Work to be completed
Your task is to count the lines of the records that contain "annotation". Answer with the number and nothing else.

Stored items
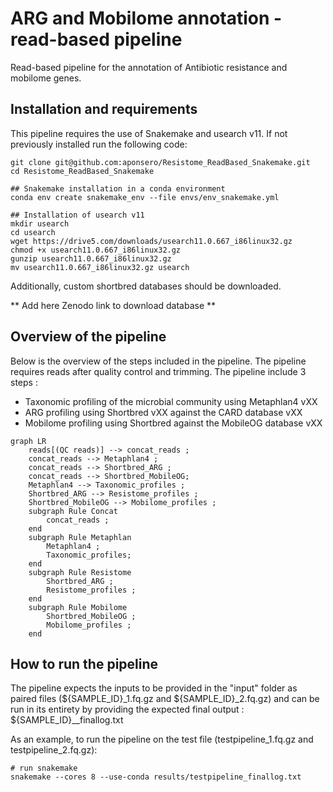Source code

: # ARG and Mobilome annotation - read-based pipeline
Read-based pipeline for the annotation of Antibiotic resistance and mobilome genes.


## Installation and requirements
This pipeline requires the use of Snakemake  and usearch v11. 
If not previously installed run the following code: 

```
git clone git@github.com:aponsero/Resistome_ReadBased_Snakemake.git
cd Resistome_ReadBased_Snakemake

## Snakemake installation in a conda environment
conda env create snakemake_env --file envs/env_snakemake.yml

## Installation of usearch v11
mkdir usearch
cd usearch
wget https://drive5.com/downloads/usearch11.0.667_i86linux32.gz
chmod +x usearch11.0.667_i86linux32.gz
gunzip usearch11.0.667_i86linux32.gz
mv usearch11.0.667_i86linux32.gz usearch
```

Additionally, custom shortbred databases should be downloaded.

** Add here Zenodo link to download database **

## Overview of the pipeline

Below is the overview of the steps included in the pipeline. The pipeline requires reads after quality control and trimming.
The pipeline include 3 steps :
* Taxonomic profiling of the microbial community using Metaphlan4 vXX
* ARG profiling using Shortbred vXX against the CARD database vXX
* Mobilome profiling using Shortbred against the MobileOG database vXX

```mermaid
graph LR
    reads[(QC reads)] --> concat_reads ;
    concat_reads --> Metaphlan4 ;
    concat_reads --> Shortbred_ARG ;
    concat_reads --> Shortbred_MobileOG;
    Metaphlan4 --> Taxonomic_profiles ;
    Shortbred_ARG --> Resistome_profiles ;
    Shortbred_MobileOG --> Mobilome_profiles ;
    subgraph Rule Concat
        concat_reads ;
    end
    subgraph Rule Metaphlan
        Metaphlan4 ;
        Taxonomic_profiles;
    end
    subgraph Rule Resistome
        Shortbred_ARG ;
        Resistome_profiles ;
    end
    subgraph Rule Mobilome
        Shortbred_MobileOG ;
        Mobilome_profiles ;
    end
```

## How to run the pipeline
The pipeline expects the inputs to be provided in the "input" folder as paired files (${SAMPLE_ID}_1.fq.gz and ${SAMPLE_ID}_2.fq.gz) and can be run in its entirety by providing the expected final output : ${SAMPLE_ID}__finallog.txt 

As an example, to run the pipeline on the test file (testpipeline_1.fq.gz and testpipeline_2.fq.gz):

```
# run snakemake
snakemake --cores 8 --use-conda results/testpipeline_finallog.txt
```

Solution for this exercise
2